The Pope was overheard speaking to his assistant ,Cardinal Martini Bormano,by a young Priest who revealed the astonishing conversation to our Vatican reporter Mario Fanguli.

He said; “The Pope when questioned by the Cardinal about taking a strong moral stand and expressing outrage at the slaughter of innocents in Iraq got quite worked up and told him.” -- “You shutta your fuckina face -- you saw how crazy those murdering Muslim bastards gotta when I criticized them. Do you think I wanta to be traveling along on the Popamobile and be blown to bitsa --you fucking moron!”

“But your Holiness” the Cardinal then replied; “What about the moral authority of the Church,and if you are blowna to bitsa you will surely go straighta to be with Goda and Jesus in heaven for all Eternity.”

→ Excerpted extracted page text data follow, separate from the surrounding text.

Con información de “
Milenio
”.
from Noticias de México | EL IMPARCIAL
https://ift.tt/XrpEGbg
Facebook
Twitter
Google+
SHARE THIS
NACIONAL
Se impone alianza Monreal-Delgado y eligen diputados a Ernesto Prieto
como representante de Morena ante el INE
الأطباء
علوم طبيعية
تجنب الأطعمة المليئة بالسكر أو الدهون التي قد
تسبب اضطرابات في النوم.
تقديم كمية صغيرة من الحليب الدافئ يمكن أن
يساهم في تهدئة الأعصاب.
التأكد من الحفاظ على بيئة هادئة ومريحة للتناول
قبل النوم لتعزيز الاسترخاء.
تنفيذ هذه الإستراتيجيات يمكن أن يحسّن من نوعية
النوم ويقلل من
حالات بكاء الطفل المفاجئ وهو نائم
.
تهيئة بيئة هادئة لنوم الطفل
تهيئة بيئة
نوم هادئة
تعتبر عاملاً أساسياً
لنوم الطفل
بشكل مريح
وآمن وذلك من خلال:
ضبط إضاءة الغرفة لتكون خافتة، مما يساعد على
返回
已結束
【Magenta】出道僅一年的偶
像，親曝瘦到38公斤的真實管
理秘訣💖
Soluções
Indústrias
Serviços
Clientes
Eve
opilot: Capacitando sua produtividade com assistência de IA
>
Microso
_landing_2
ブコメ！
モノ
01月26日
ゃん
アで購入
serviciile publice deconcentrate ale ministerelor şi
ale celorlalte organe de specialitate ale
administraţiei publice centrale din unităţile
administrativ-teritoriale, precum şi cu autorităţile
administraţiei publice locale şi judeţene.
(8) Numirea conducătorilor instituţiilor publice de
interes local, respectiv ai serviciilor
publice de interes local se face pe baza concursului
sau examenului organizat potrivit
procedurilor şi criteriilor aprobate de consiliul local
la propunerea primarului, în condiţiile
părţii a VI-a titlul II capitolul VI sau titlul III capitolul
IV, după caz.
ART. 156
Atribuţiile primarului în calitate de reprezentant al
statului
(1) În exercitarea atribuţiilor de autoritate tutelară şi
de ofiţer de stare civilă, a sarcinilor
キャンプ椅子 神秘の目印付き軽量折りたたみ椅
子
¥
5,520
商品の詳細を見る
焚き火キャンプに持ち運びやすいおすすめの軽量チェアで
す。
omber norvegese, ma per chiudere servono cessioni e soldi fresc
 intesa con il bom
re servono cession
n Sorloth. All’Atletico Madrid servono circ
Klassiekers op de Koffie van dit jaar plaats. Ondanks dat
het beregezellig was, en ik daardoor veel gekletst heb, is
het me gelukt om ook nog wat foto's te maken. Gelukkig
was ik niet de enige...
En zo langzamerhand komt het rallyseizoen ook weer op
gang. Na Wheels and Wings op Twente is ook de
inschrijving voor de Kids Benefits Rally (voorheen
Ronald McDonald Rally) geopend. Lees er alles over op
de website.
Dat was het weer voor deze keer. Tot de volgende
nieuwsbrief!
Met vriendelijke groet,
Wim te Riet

The Pope replied,said the the young Priest, “And I could hardly believea my ears.” He said, “Are you a fuckina crazy Martini?” he went on, “ If the Churcha remaind silent while the Nazi’s slaughtered six milliona Kikas, do you think I’ma gonna geta blown to shit over a few desert niggers? -- and,do you thinka I buy all that bullshita about the Saviour and Heaven and a Santa Clausa God with a a biga white beard -- do I look like a fucking idiot?”

He continued as the shocked Cardinal wept like a baby; “Stopa you blubbering you faggot -- I knowa whata you do with those little Altar boys -- so donta preacha to me while you are cornholing halfa the Vatican! -- hey it’s a nice fairy tale ( oopsa a pun) all this Bible bullshit, but itsa definitely not worth getting blowna to bitsa over.”
The Cardinal shot himself and that’s show business.